People swarmed inside the stockade. They were mostly men, but there were also women and children, working the gold-bearing ore. Most were completely naked. All were filthy, and the men had long hair and beards. The women were such bedraggled creatures that, even in my lecherous youth, I do not think that the sight of them would have aroused my lusts. Supposing that Hippalos had received a sentence like mine, I kept looking for him but did not see him.

The officer in charge of us unlocked the padlock on the end af our chain, and we were unshackled and presented to a civilian official. This man asked each of us what language we spoke. I said:

"Greek."

"Any others?"

"Scythian, and a little Syrian and Indian."

"You shall go to Stockade Five, with these others. Next!"

In Stockade Five I was again lined up and looked over by is official, who said:

"You're too old and too tall for the galleries. We'll put you at the mortars. Next!"

I was taken to a large mortar and handed a sledge with a head of black basalt. Presently a naked boy of twelve approached with a basket of ore on his head. He dumped the ore into the mortar, and my overseer said:

"Now, you swine, pound that ore until it is crushed to fine gravel. Go ahead; I'll tell you when to stop."

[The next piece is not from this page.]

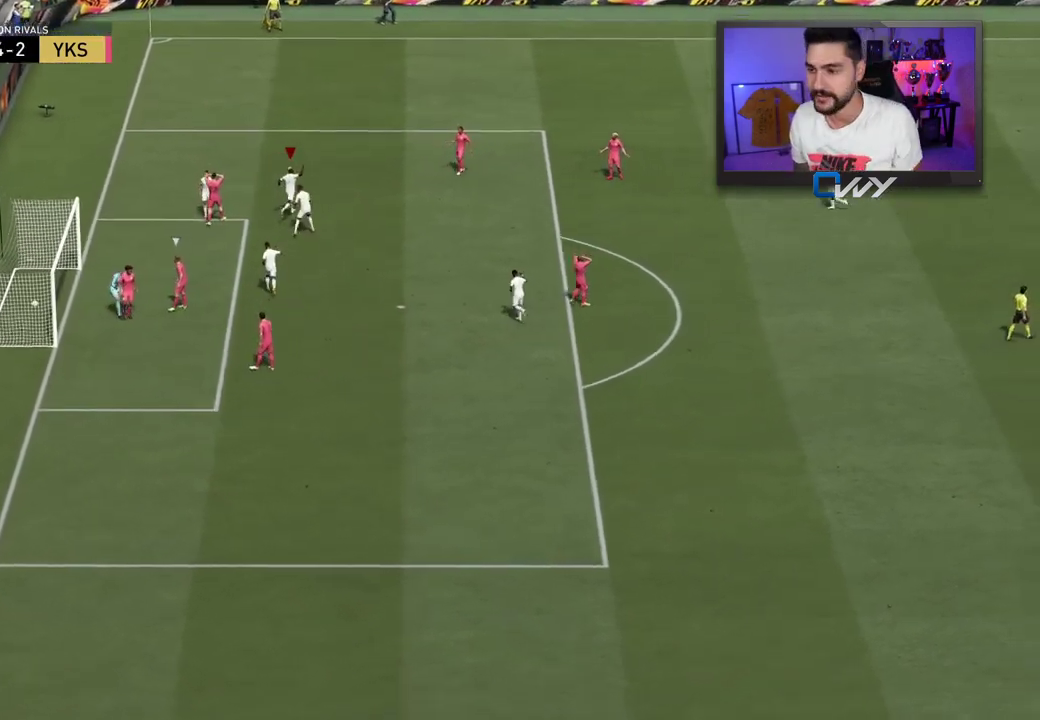
{"buttons": ["CROSS", "L1", "R1"], "left_stick": "center", "right_stick": "center", "events": [[417, "CROSS", "down"], [417, "L1", "down"], [417, "R1", "down"]]}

I heaved up my sledge and brought it down on the ore. And again and again. The unfamiliar labor made my arms ache until I got the knack of it, but the instant I slowed up the overseer brought his whip down on my back.

When the ore was crushed finely enough, another boy appeared with a pail and a scoop. He scooped out the ore and took it in the pail to another part of the inclosure, where it was put into a large mill like a grist mill. Women and old men, with chains through their ankle rings, turned these mills by pushing capstan spokes round and round. The instant one of them faltered, he received a cut of the whip. Water boys trotted about with their buckets and dippers, not as a kindness, but because it was impossible in that heat to get much hard work out of men without a constant supply of water.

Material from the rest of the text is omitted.